Richard leaned slightly forward to look at the tall, motionless figure himself, and the faintest possible change passed over his face as he did so.

"He is not exactly a malleable sort of fellow," he remarked, "and I suppose there might arise occasions when he would be a little in the way; but there is no denying that he is picturesque."

"Oh!" exclaimed his companion, with more fervor than grace. "The devil take his picturesqueness!"

In the meantime Colonel Tredennis awaited the arrival of his own carriage, which had fallen back in the line. The surging of the crowd about him, the shouts of the policemen as they called up the vehicles, the rolling of vehicles and opening and shutting of doors, united themselves in an uproar which seemed to afford him a kind of seclusion. The subject of his thoughts as he stood in the midst of the throng was not a new one; it was one from whose presence he had ceased to expect to free himself; but as the information in the morning paper had accelerated the pulse of emotion in him, so his brief interview with Richard Amory had quickened it again. Since the day when he had left her in Virginia, five months before, he had not seen Bertha at all, and had only heard from her directly once. She had been at Long Branch, Saratoga, Newport, and afterward visiting friends in the northern cities. After his return from the West, Richard had frequently been with her, and their letters to the professor had informed him that they were well and were involved in a round of gayeties.

How the time had passed for Tredennis he could not himself have told. When he had returned to Washington he had lived and moved as a man in a dream. The familiar streets and buildings wore an unfamiliar look. It was a relief to find the places more deserted than before; his chief desire was to be, if possible, entirely alone. In the first vivid freshness of his impressions it seemed incredible that the days he had been living through had come to an end, and that absolutely nothing remained but the strange memory of them. At times it appeared that something must happen,—some impossible thing which would give reality to the past and motive to the future. If in any of his nightly walks before the closed and silent house he had suddenly seen that the shutters were opened and lights were shining within; if Bertha herself had, without warning, stood at the window and smiled upon him, he would have felt it at first only natural, even though he knew she was hundreds of miles away.

This for a few weeks, and then his exaltation died a gradual death for want of sustenance, and there remained only the long, sultry days to be lived through and their work to be done. They were lived through, and their work was not neglected; but there was no one of them which dragged its slow length by without leaving marks upon him which neither time nor change could erase in any future that might come.

"Five months," he said, as he waited with the clamor about him, "is longer than it seems—it is longer."

And Miss Jessup, passing him at the moment and looking up, found herself so utterly at a loss for an adjective adequate to the description of his expression, that her own bright and alert little countenance fell, and existence temporarily palled upon her.

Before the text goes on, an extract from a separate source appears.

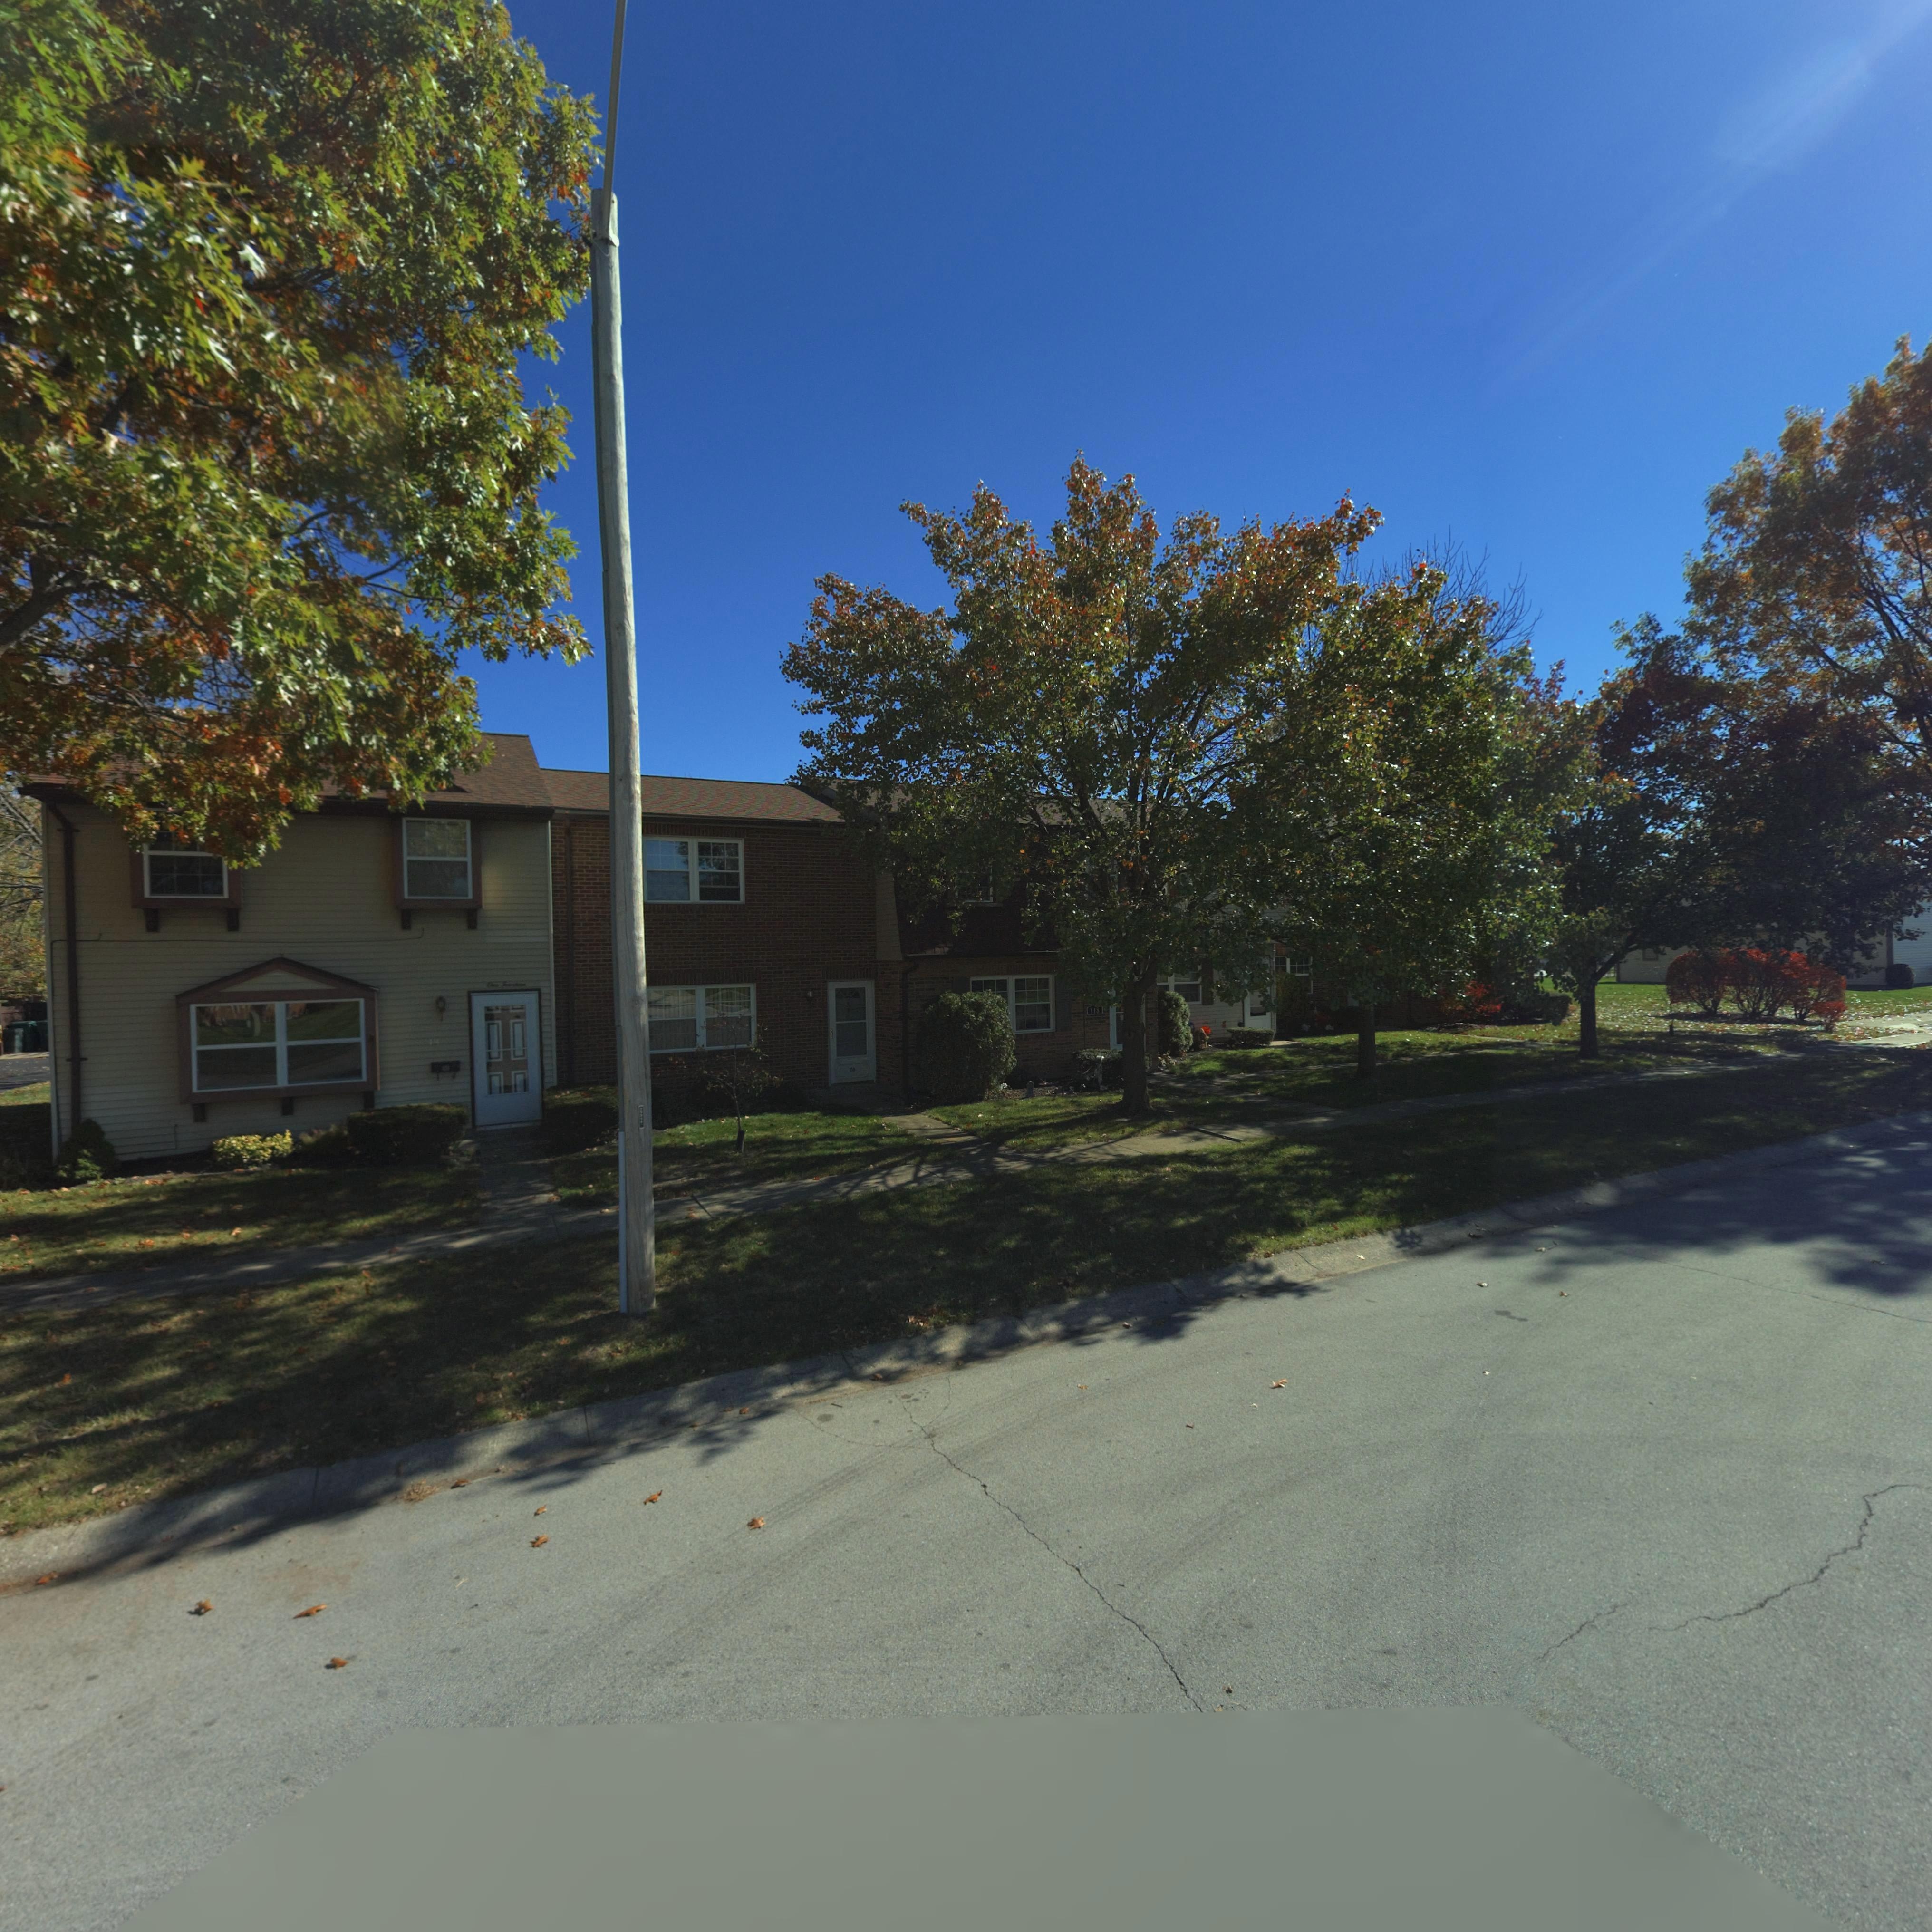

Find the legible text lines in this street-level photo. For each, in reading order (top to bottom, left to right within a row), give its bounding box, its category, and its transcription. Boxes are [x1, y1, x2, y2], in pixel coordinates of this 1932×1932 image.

[1090, 1006, 1100, 1015] StreetNumber: 11*
[848, 1066, 857, 1073] StreetNumber: 116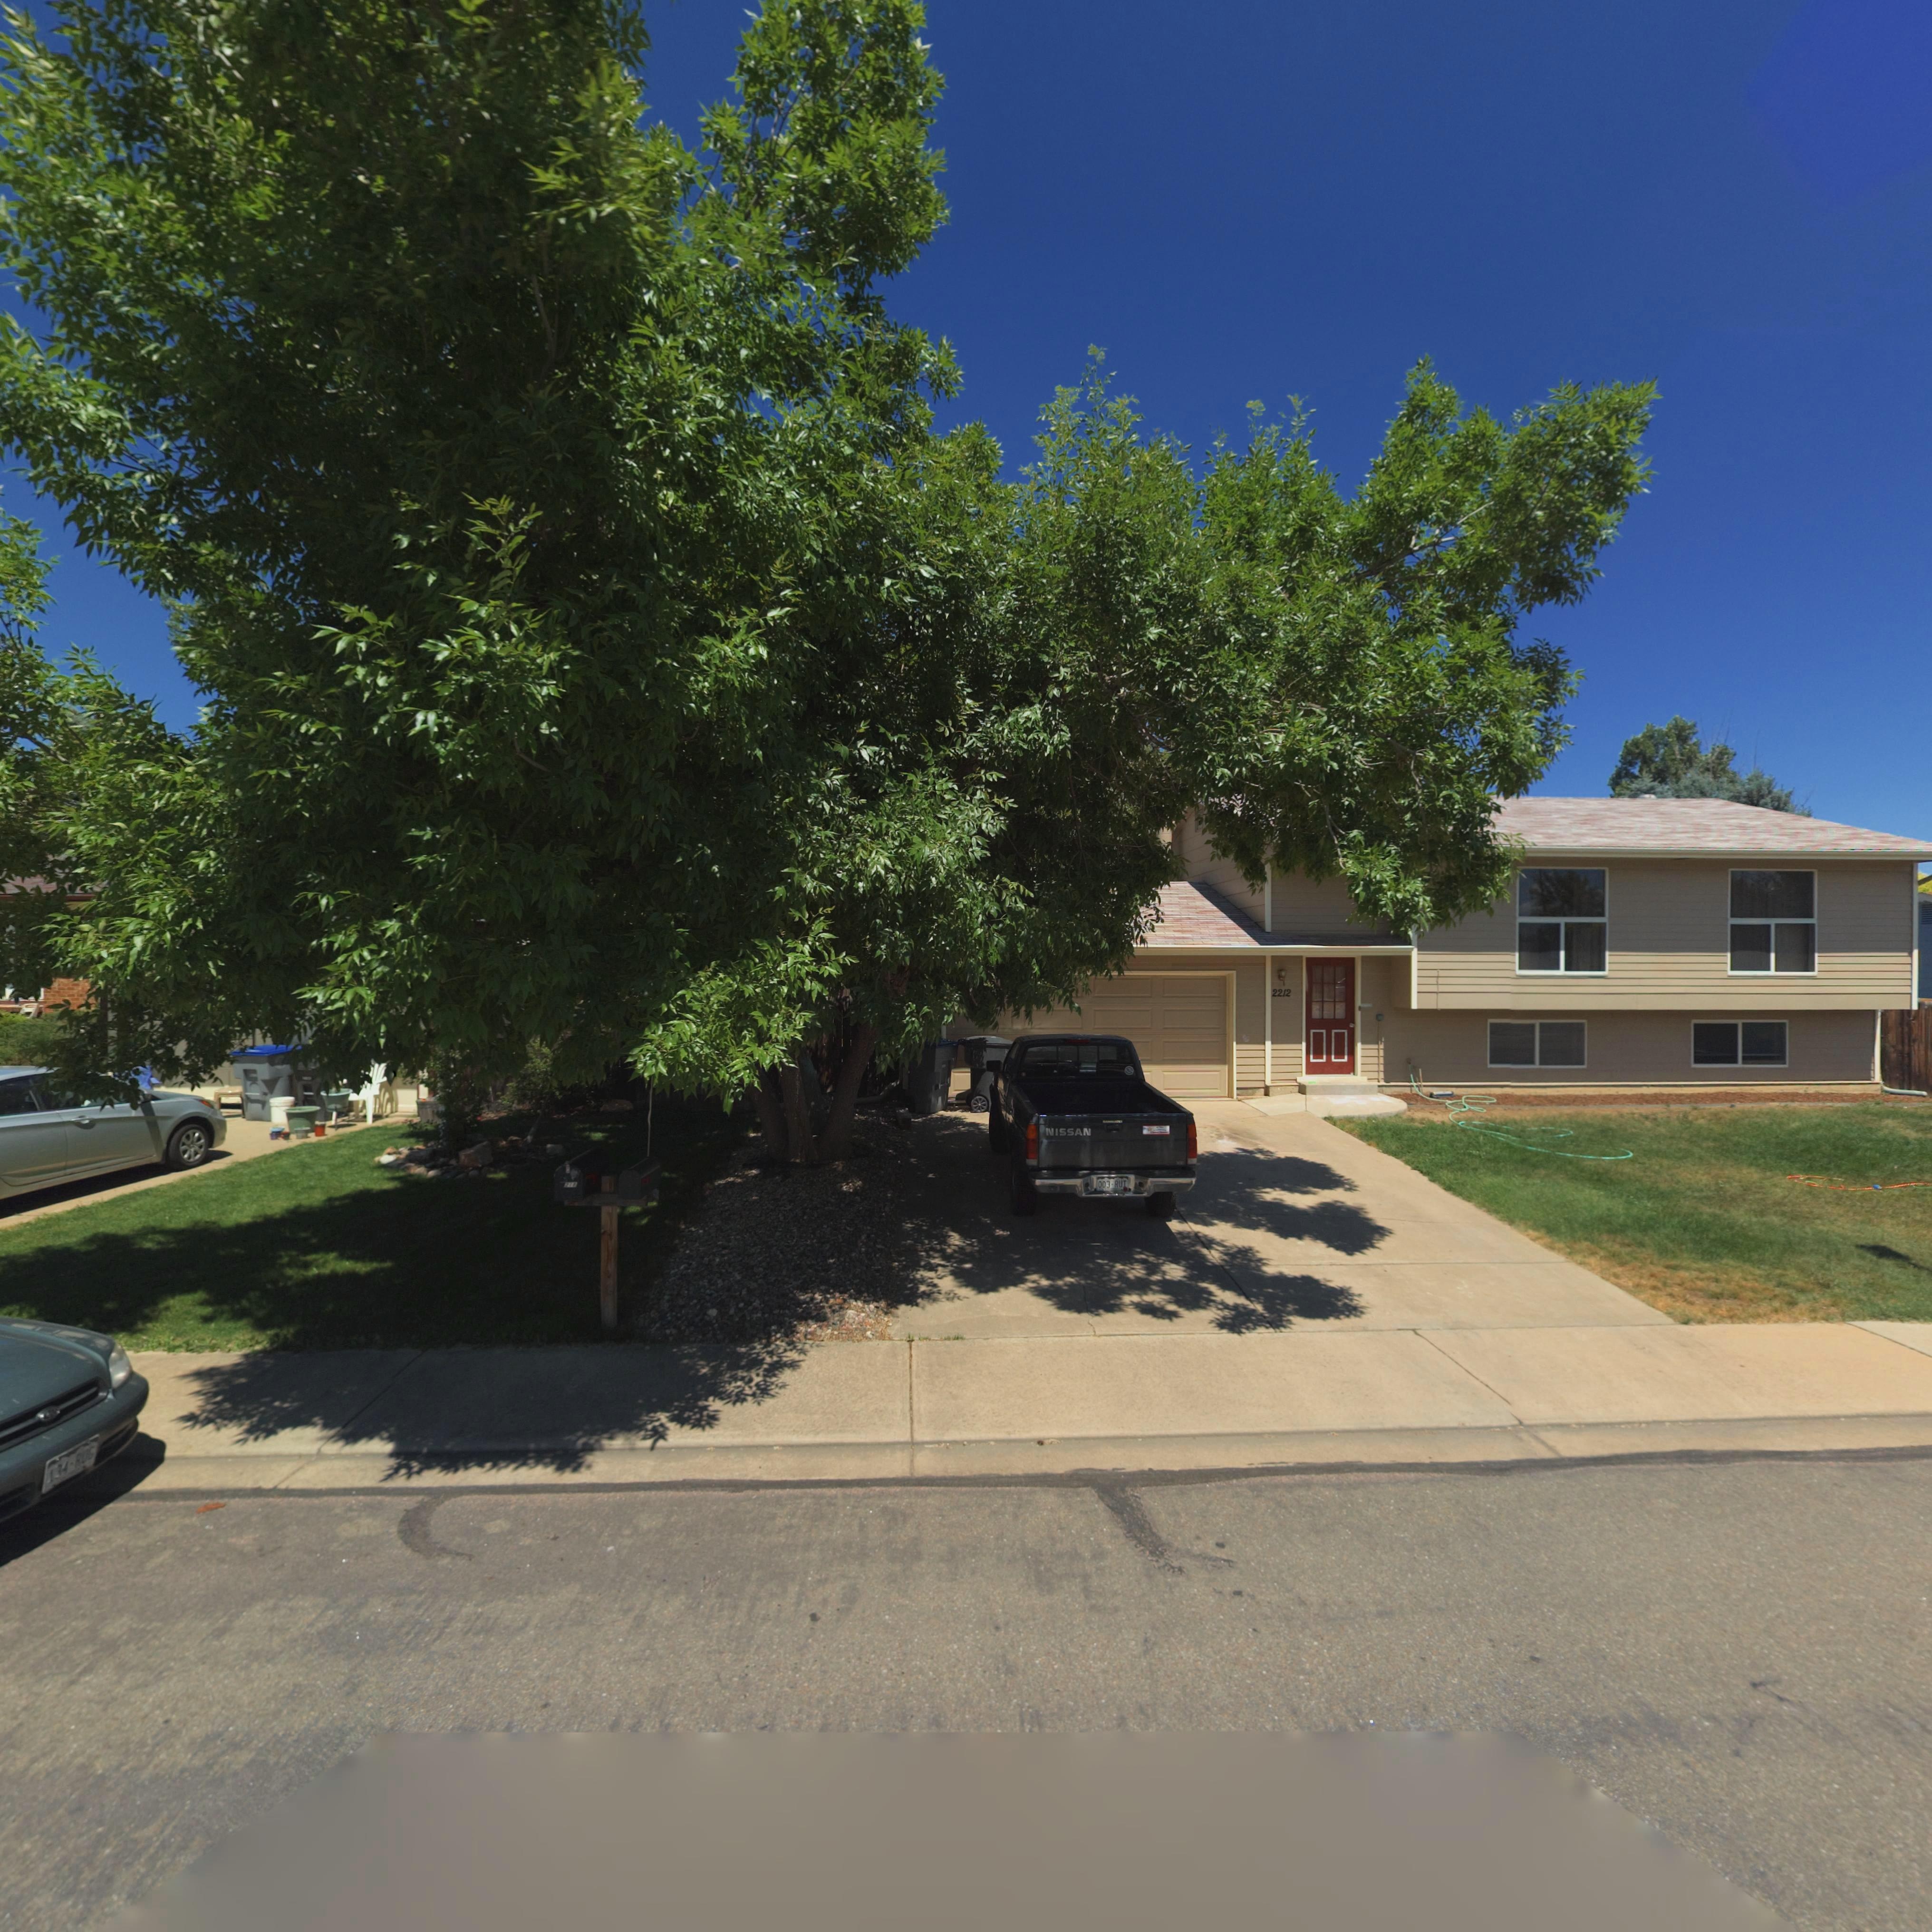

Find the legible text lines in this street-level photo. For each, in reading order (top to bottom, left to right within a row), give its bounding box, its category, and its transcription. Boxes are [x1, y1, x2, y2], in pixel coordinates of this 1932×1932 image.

It was late in the day when he reached the Amorys. When he drove up several carriages stood before the door, one of them Bertha's own, from which Richard and Planefield had just descended. Two or three men were going into the house, and one or two were leaving it. Through the open door were to be seen the lighted hall, and glimpses of bright rooms beyond, from which came the sound of voices, laughter, and the clink of glass.

Richard entered the house with Tredennis, and flung off his rather sumptuous outer garment with a laugh of relief.